A Reforma Tributária e as negociações sindicais: como estruturar benefícios para preservar o crédito de IBS e CBS
Por Tatiane Allem, Diretora Comercial da BMS Consultoria Tributária
A Reforma Tributária sobre o consumo inaugurou um novo paradigma no sistema fiscal brasileiro. Com a promulgação da Emenda Constitucional nº 132 e a posterior regulamentação pela Lei Complementar nº 214, instituiu-se o modelo de IVA dual, composto por IBS e CBS, estruturado sob a lógica da não cumulatividade plena de natureza financeira.
O discurso predominante no mercado tem enfatizado a amplitude do novo sistema de créditos. No entanto, a análise técnica revela que o direito ao creditamento não é automático nem irrestrito. Ele depende da vinculação objetiva da despesa à atividade econômica do contribuinte e da ausência de enquadramento como consumo pessoal.
Nesse cenário, um tema ainda pouco explorado ganha relevância estratégica: o impacto da reforma nas negociações coletivas, especialmente no que se refere à estruturação de benefícios trabalhistas. A mesa sindical passa a ter reflexos diretos na governança tributária da empresa.
O novo modelo assegura crédito sobre aquisições onerosas de bens e serviços tributados por IBS e CBS, desde que vinculadas à atividade econômica. O ponto de tensão surge quando a despesa pode ser interpretada como vantagem individual do empregado. Se caracterizada como consumo pessoal, a tendência é a vedação do crédito.
É nesse contexto que o desenho jurídico do benefício assume papel central.
O plano de saúde é o exemplo mais sensível e, ao mesmo tempo, aquele com maior potencial estratégico. Quando estruturado como contratação coletiva empresarial, com cobertura padronizada e igualitária para todos os empregados da mesma categoria, o benefício se aproxima de um custo organizacional destinado à manutenção da força de trabalho. A universalidade na concessão reduz a interpretação de liberalidade e reforça o argumento de que se trata de instrumento de gestão de pessoas e continuidade operacional.
Por outro lado, planos diferenciados por cargo ou concedidos a grupos específicos fragilizam a tese de vinculação à atividade econômica, aproximando o benefício da natureza de remuneração indireta.
A igualdade, portanto, não é apenas princípio trabalhista. Passa a ser elemento de estratégia tributária.
Situação semelhante ocorre com vale-alimentação e vale-refeição.
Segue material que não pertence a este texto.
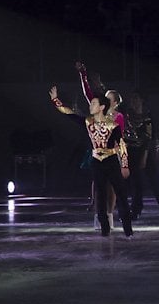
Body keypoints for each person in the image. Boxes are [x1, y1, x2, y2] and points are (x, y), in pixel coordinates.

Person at [49, 84, 133, 237]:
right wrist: (55, 100)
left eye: (93, 103)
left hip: (112, 160)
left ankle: (128, 229)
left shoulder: (112, 125)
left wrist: (125, 165)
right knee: (99, 195)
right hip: (97, 161)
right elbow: (69, 113)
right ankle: (104, 228)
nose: (90, 105)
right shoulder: (88, 122)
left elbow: (121, 144)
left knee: (120, 193)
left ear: (101, 107)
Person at [76, 61, 124, 228]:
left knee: (110, 186)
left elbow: (120, 136)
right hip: (98, 151)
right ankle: (99, 217)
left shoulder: (118, 116)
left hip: (112, 152)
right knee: (99, 184)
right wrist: (83, 75)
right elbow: (87, 93)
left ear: (116, 102)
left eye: (110, 98)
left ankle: (109, 218)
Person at [125, 91, 159, 218]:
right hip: (131, 151)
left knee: (155, 181)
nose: (133, 101)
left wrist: (146, 155)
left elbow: (150, 137)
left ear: (142, 100)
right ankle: (136, 209)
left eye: (136, 98)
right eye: (132, 98)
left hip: (144, 150)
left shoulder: (147, 117)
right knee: (136, 182)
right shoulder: (126, 116)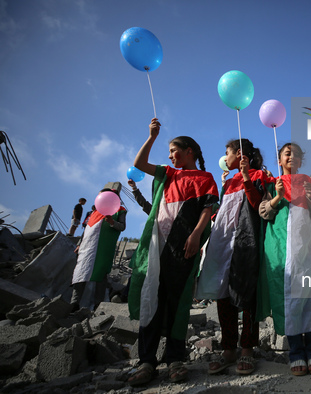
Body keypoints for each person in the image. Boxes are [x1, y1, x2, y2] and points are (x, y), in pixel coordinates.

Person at [127, 118, 218, 386]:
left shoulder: (205, 178)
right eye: (168, 153)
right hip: (156, 247)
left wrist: (196, 235)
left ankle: (176, 358)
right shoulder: (167, 173)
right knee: (151, 297)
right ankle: (147, 361)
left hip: (184, 247)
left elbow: (207, 209)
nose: (170, 156)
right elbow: (140, 164)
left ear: (189, 151)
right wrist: (152, 137)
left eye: (173, 150)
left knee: (178, 301)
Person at [196, 138, 269, 376]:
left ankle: (247, 348)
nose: (224, 157)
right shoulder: (227, 182)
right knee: (222, 292)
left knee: (246, 291)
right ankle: (228, 349)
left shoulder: (260, 174)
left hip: (246, 240)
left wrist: (248, 176)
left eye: (226, 152)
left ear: (239, 153)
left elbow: (259, 206)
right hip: (222, 242)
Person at [258, 143, 311, 376]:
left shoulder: (309, 181)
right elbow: (264, 212)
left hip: (309, 247)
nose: (293, 157)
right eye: (288, 153)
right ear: (279, 160)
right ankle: (296, 352)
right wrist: (277, 196)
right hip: (282, 248)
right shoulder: (271, 183)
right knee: (289, 297)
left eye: (297, 154)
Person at [71, 190, 125, 310]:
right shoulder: (95, 212)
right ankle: (74, 303)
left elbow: (122, 226)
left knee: (101, 275)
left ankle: (98, 305)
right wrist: (80, 243)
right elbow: (87, 230)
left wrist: (112, 222)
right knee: (81, 272)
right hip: (88, 247)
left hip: (104, 248)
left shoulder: (120, 210)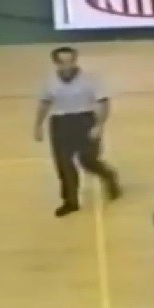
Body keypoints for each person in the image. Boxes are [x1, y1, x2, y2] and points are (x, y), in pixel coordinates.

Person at [34, 46, 121, 217]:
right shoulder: (49, 82)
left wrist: (99, 125)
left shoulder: (90, 80)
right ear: (56, 63)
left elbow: (103, 103)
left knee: (88, 160)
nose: (67, 66)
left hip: (85, 120)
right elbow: (44, 103)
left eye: (70, 61)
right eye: (62, 62)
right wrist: (38, 125)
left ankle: (109, 176)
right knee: (64, 164)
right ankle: (70, 201)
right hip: (60, 123)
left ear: (75, 61)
O valor destinado ao consumo individual possui forte conotação de uso pessoal. Contudo, quando estruturado por meio de contratação empresarial com operadora sujeita à tributação, pode haver espaço para crédito ao menos sobre a taxa de administração. A forma de concessão, a vedação de pagamento em dinheiro e a previsão expressa no Acordo Coletivo como política institucional são fatores que reduzem risco interpretativo.
Já os serviços terceirizados e a locação de mão de obra apresentam cenário mais favorável. Quando vinculados diretamente à atividade operacional e contratados de forma empresarial, com documentação fiscal adequada, tendem a se enquadrar de maneira mais segura na lógica do crédito financeiro amplo. Ainda assim, a clareza contratual e a demonstração da efetiva inserção na cadeia produtiva permanecem indispensáveis.
A grande mudança introduzida pela Reforma Tributária é que o conceito restritivo de insumo, que dominou o contencioso de PIS e COFINS por anos, cede espaço à análise da destinação econômica. A discussão deixa de ser meramente classificatória e passa a ser estrutural.
Isso significa que o texto do Acordo Coletivo não é neutro sob o ponto de vista fiscal. A linguagem utilizada, os critérios de elegibilidade, a universalidade do benefício e a sua inserção em política corporativa formal podem definir a viabilidade do crédito.
Empresas que compreenderem essa interseção entre direito do trabalho e direito tributário estarão em posição mais segura para negociar benefícios sem comprometer sua eficiência fiscal. Aquelas que mantiverem uma visão compartimentada, tratando a negociação sindical como tema exclusivamente trabalhista, correm o risco de assumir passivos tributários relevantes.
A Reforma Tributária, portanto, não altera apenas alíquotas e competências. Ela impõe integração entre governança fiscal, gestão de pessoas e estratégia empresarial. Na prática, o desenho dos benefícios passa a ser também uma decisão tributária.
O crédito não será definido apenas pela lei. Será definido pela forma como a empresa estrutura suas relações jurídicas.